Adolescente venduta come prostituta dalla madre: le condanne

PALERMO – Una figlia di 13 anni venduta come prostituta tra Menfi (Agrigento) e Gibellina (Trapani) a clienti compiacenti: ieri il giudice per l’udienza preliminare del Tribunale di Palermo ha stabilito alcune condanne.


La madre della ragazza, accusata di induzione alla prostituzione, è stata condannata a 8 anni di reclusione. La richiesta iniziale dell’accusa era di 10 anni.


Condanna anche due dei clienti della giovane, il 69enne Vito Campo e il 25enne Calogero Friscia: dovranno scontare rispettivamente 6 e 4 anni di reclusione per atti sessuali con minori. Rinvio a giudizio per altri due indagati, il 63enne Pietro Civello e il 43enne Vito Sansone.


La vicenda che vede protagonista una ragazzina di Menfi (Agrigento) ha avuto inizio nel 2017, quando un controllo in auto sulla Strada Statale 624 e le indagini successive hanno permesso ai carabinieri di fotografare una realtà di profondo degrado e disagio sociale.



L’adolescente era minacciata di morte e costretta a prostituirsi nei posti più squallidi, compreso un ovile, con il benestare della donna che avrebbe dovuto proteggerla da ogni male: la madre.

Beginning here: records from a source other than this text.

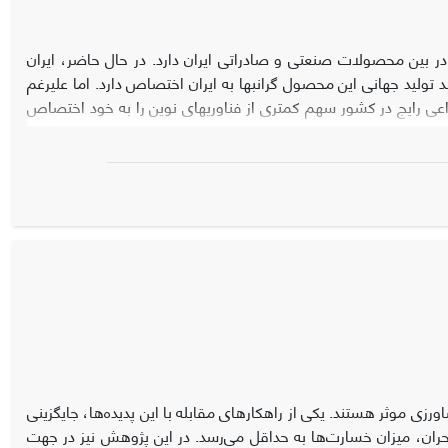
در بین محصولات صنعتی و صادراتی ایران دارد. در حال حاضر، ایران
ولید کننده و صادرکننده زعفران در جهان است، به طوری که بیش از 7/93 درصد تولید جهانی این محصول گران­بها به ایران اختصاص دارد. اما علیرغم
 رایج در کشور سهم کمتری از فناوری­های نوین را به خود اختصاص
داده و تولید آن عمدتاً بر دانش بومی متکی بوده است. پژوهش حاضر با هدف توسعه و ارزیابی کارایی مدل­های KStar و LWL در محاسبه عملکرد محصول گیاه
 با استفاده از آمار عملکرد این محصول و عوامل اقلیمی طی سال­های
2
)، میانگین قدر مطلق خطا (MAE)، ریشه متوسط خطای مربعات
2
، 00/0 =MAE ، 00/0 = RMSEو 00/1 =
NSE می­باشند که از دقت مناسبی در تخمین عملکرد گیاه زعفران داشت. این دقت بالای مدل KStar، باعث شده که بتوان به راحتی عملکرد زعفران را در مناطق
ی موثر هستند. یکی از راهکارهای مقابله با این پدیده‌ها، جایگزینی
حران، میزان خسارت‌ها به حداقل می‌رسد. در این پژوهش نیز در جهت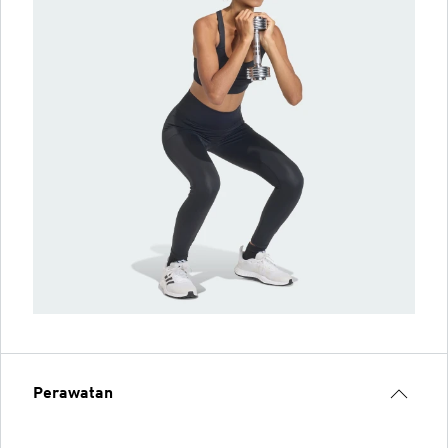
Perawatan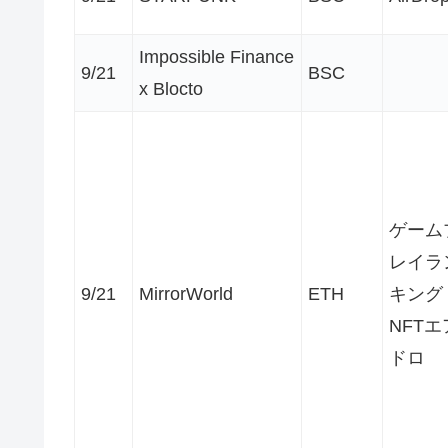
Impossible Finance
9/21
BSC
x Blocto
ゲーム
レイラ
9/21
MirrorWorld
ETH
キング
NFTエ
ドロ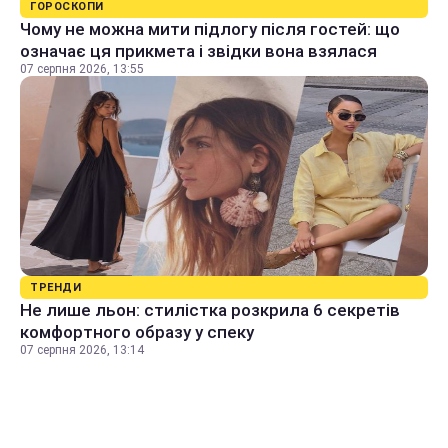
ГОРОСКОПИ
Чому не можна мити підлогу після гостей: що
означає ця прикмета і звідки вона взялася
07 серпня 2026, 13:55
ТРЕНДИ
Не лише льон: стилістка розкрила 6 секретів
комфортного образу у спеку
07 серпня 2026, 13:14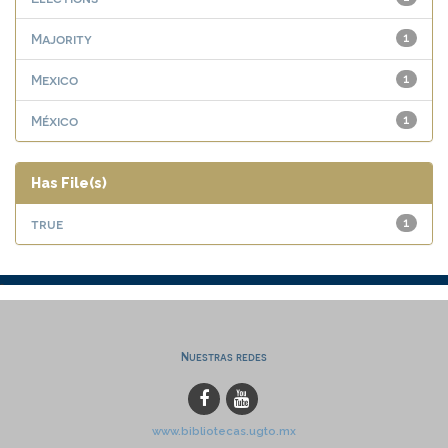
Majority
1
Mexico
1
México
1
Has File(s)
true
1
Nuestras redes
www.bibliotecas.ugto.mx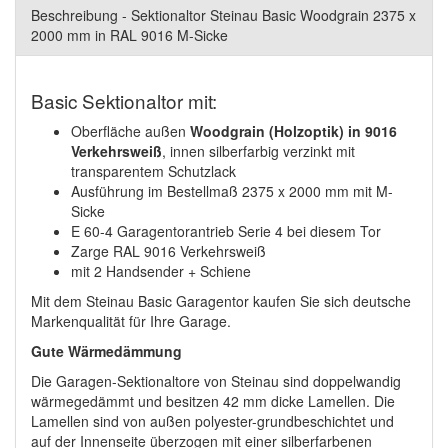
Beschreibung - Sektionaltor Steinau Basic Woodgrain 2375 x
2000 mm in RAL 9016 M-Sicke
Basic Sektionaltor mit:
Oberfläche außen
Woodgrain (Holzoptik) in
9016
Verkehrsweiß
, innen silberfarbig verzinkt mit
transparentem Schutzlack
Ausführung im Bestellmaß 2375 x 2000 mm mit M-
Sicke
E 60-4 Garagentorantrieb Serie 4 bei diesem Tor
Zarge RAL 9016 Verkehrsweiß
mit 2 Handsender + Schiene
Mit dem Steinau Basic Garagentor kaufen Sie sich deutsche
Markenqualität für Ihre Garage.
Gute Wärmedämmung
Die Garagen-Sektionaltore von Steinau sind doppelwandig
wärmegedämmt und besitzen 42 mm dicke Lamellen. Die
Lamellen sind von außen polyester-grundbeschichtet und
auf der Innenseite überzogen mit einer silberfarbenen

Pare fosse proprio la genitrice a gestire gli “affari” della figlia, concordando gli appuntamenti con i clienti, senza scrupoli nonostante l’età della ragazzina, e inducendo la ragazza a vendere il proprio corpo in cambio di denaro. Secondo quanto ricostruito dalle forze dell’ordine, il pagamento per singola prestazione andava dai 30 ai 200 euro. Soldi che finivano nella tasca della madre.

In seguito alla confessione di uno dei clienti, la minorenne aveva trovato il coraggio di raccontare ai carabinieri quanto le era accaduto, descrivendo nei minimi dettagli i luoghi, le persone e i fatti. Le parole dell’allora 13enne e i successivi sopralluoghi, effettuati con la collaborazione dei con il supporto dei carabinieri del RIS di Messina, hanno permesso agli inquirenti di trovare prove che confermassero il racconto della vittima e di procedere agli arresti.